In the age of advanced digital mapping, futures thinking, and agentic AI, it’s ironic that what philanthropy in Latin America might need most is a simple road map to mobilizing local resources.
Our destination is clear: a future where people are coordinated and ready to solve the problems that affect them. One where the diminishing flows of international and national funding are balanced by growing resource mobilisation at the local level.
What’s not clear, incredibly, is how to get there. While a few trailblazers are forging ahead by reshaping community philanthropy through a local lens, (see Connecting Communities Across the Americas or RACI’s work on Reimagining the Future of Civil Society), others have barely started out, daunted by the complexity of the terrain and the scale of the journey.
Nevertheless, a decade on from the radical promise of #ShiftthePower and the rise of localisation within international development, there are now clear signals from within Latin America about which roads to take, which dead ends to avoid, and how to overcome the barriers in our way to mobilizing local resources.

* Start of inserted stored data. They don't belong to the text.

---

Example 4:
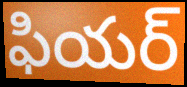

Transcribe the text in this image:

ఫియర్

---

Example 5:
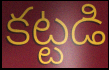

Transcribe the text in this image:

కట్టడి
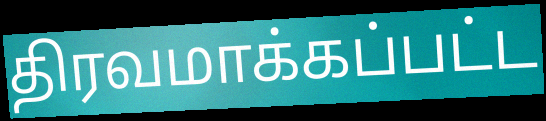
திரவமாக்கப்பட்ட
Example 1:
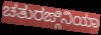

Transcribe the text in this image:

ಚತುರಙ್ಗಿನಿಯಾ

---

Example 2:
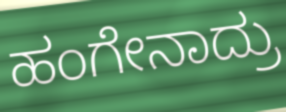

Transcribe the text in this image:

ಹಂಗೇನಾದ್ರು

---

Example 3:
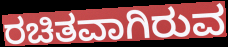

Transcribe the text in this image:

ರಚಿತವಾಗಿರುವ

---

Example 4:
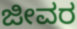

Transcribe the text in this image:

ಜೀವರ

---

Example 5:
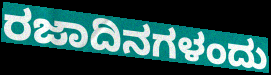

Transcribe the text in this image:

ರಜಾದಿನಗಳಂದು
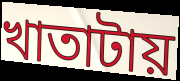
খাতাটায়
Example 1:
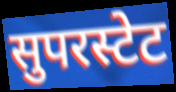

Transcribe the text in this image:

सुपरस्टेट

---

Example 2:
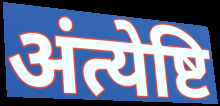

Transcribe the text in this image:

अंत्येष्टि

When Mobilizing Local Resources, the First Challenge to Navigate Is Language
For many years, nonprofits and grant makers have been enthusiastically promoting individual giving programmes to tap into the generosity of the expanding middle class across Latin America. Yet, the mainstreaming of the ‘donate now’ button and the vocabulary that surrounds it are, in my opinion, problematic when trying to mobilize local resources.

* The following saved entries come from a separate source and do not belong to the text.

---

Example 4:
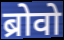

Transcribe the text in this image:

ब्रोवो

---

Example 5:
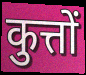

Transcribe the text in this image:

कुत्तों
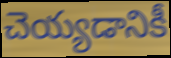
చెయ్యడానికీ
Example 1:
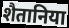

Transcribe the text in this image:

शैतानिया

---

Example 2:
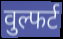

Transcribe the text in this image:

वुल्फर्ट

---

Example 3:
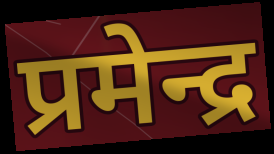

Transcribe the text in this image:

प्रमेन्द्र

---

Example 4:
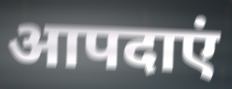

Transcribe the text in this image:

आपदाएं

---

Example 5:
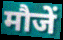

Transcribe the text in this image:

मौजें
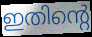
ഇതിന്റെ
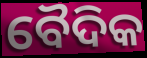
ବୈଦିକ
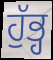
ਹੁੱਭ੍ਹ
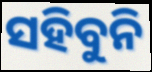
ସହିବୁନି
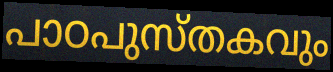
പാഠപുസ്തകവും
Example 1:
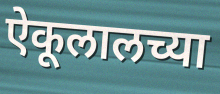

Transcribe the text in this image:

ऐकूलालच्या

Simply translating ‘donate’ in English to ‘donar’ in Spanish masks a deeper connotative divergence. Positive or neutral in English, for many people across Latin America, ‘making a donation’ is subconsciously associated with ‘ayudar a los más necesitados,’ that is, helping the needy or the poor.
Our shared colonial history, the influence of the Catholic Church, and persistent governmental paternalism, accordingly imply two associated narratives: either ‘giving as charity,’ where the rich help the poor and the powerful help the powerless, or ‘giving as sacrifice,’ where one’s resources are depleted in the act of giving.